Yair Golan : Seul le Camp démocratique peut guérir les maux d’Israël

Pour le n°3 de la liste de l'union de gauche, le parti peut élargir le centre-gauche, déloger Netanyahu, et "continuer le désengagement" en fixant les frontières d'Israël

Raoul Wootliff est le correspondant parlementaire du Times of Israël

Le major général à la retraite, Yair Golan assistant à une discussion tenue à l'Institut israélien de la démocratie, à Jérusalem, le 7 juillet 2019. (Crédit : Yonatan Sindel/Flash90)
Le major général à la retraite, Yair Golan assistant à une discussion tenue à l'Institut israélien de la démocratie, à Jérusalem, le 7 juillet 2019. (Crédit : Yonatan Sindel/Flash90)

Yair Golan a été exposé pour la première fois sous les feux de la rampe lorsque, en tant que chef d’état-major adjoint de l’armée israélienne, il a provoqué une vague de critiques en disant devant l’assistance, lors de Yom HaShoah, la cérémonie nationale de commémoration de la Shoah de 2016, avoir observé dans l’Israël d’aujourd’hui des tendances qui rappellent celles qui prévalaient en Europe avant la Shoah.

« S’il y a quelque chose qui me fait peur dans la mémoire de la Shoah, c’est d’identifier les processus horribles qui se sont produits en Europe … il y a 70, 80 et 90 ans et de trouver des preuves de leur existence ici au milieu de nous, aujourd’hui, en 2016 », a déclaré Golan pendant l’événement, dans un discours fort peu commun pour un commandant militaire.

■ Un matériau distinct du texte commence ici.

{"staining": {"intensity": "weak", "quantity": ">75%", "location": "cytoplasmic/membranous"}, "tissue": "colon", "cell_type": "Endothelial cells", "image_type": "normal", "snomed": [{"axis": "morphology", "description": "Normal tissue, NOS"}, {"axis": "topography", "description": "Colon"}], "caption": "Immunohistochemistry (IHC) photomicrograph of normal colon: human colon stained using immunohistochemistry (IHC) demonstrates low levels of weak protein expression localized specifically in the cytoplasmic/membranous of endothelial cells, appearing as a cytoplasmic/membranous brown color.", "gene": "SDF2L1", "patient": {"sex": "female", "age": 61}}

Les propos du général ont immédiatement suscité la censure de tous les partis politiques ; même ceux qui partageaient ses idées ont dit qu’il avait mal choisi ses mots et le moment. Le Premier ministre Benjamin Netanyahu, en tête d’un déferlement de critiques de la droite, a fustigé Golan, qualifiant ses propos d’“outrageants” et disant qu’ils « sont méprisants pour la Shoah ». Au milieu du tollé, Golan a rapidement clarifié ses propos, disant qu’il n’avait pas l’intention de comparer Israël à l’Allemagne nazie.

Lundi – s’adressant au Times of Israel quelques jours après un accord d’unité passé entre son Parti démocrate israélien, Meretz et l’ex députée travailliste Stav Shaffir qui l’a propulsé à la troisième place dans la liste du nouveau parti Camp démocratique à la Knesset – Golan ne s’en est pas seulement tenu à ses propos de 2016 mais a affirmé que ces derniers constituent la raison qui l’avait décidé de se lancer en politique.

Yair Golan, alors vice-chef d’état-major, en août 2015. (Crédit : Gefen Reznik/unité des porte-paroles de l’armée israélienne)

« Je pense que tout ce que j’ai dit dans mon discours à Yom HaShoah a en fait été étayé par les événements des trois dernières années – avec la corruption, avec les processus dont j’ai parlé », a-t-il déclaré dans une interview téléphonique.

Golan, un officier bien considéré qui a occupé un certain nombre de postes de haut niveau au cours de sa carrière militaire de 37 ans, avait appelé à une « réflexion approfondie » sur la manière dont la société israélienne traite les défavorisés et « l’autre » en son sein, mettant en garde contre l’insensibilité et l’indifférence croissantes envers ceux qui ne font pas partie de la majorité.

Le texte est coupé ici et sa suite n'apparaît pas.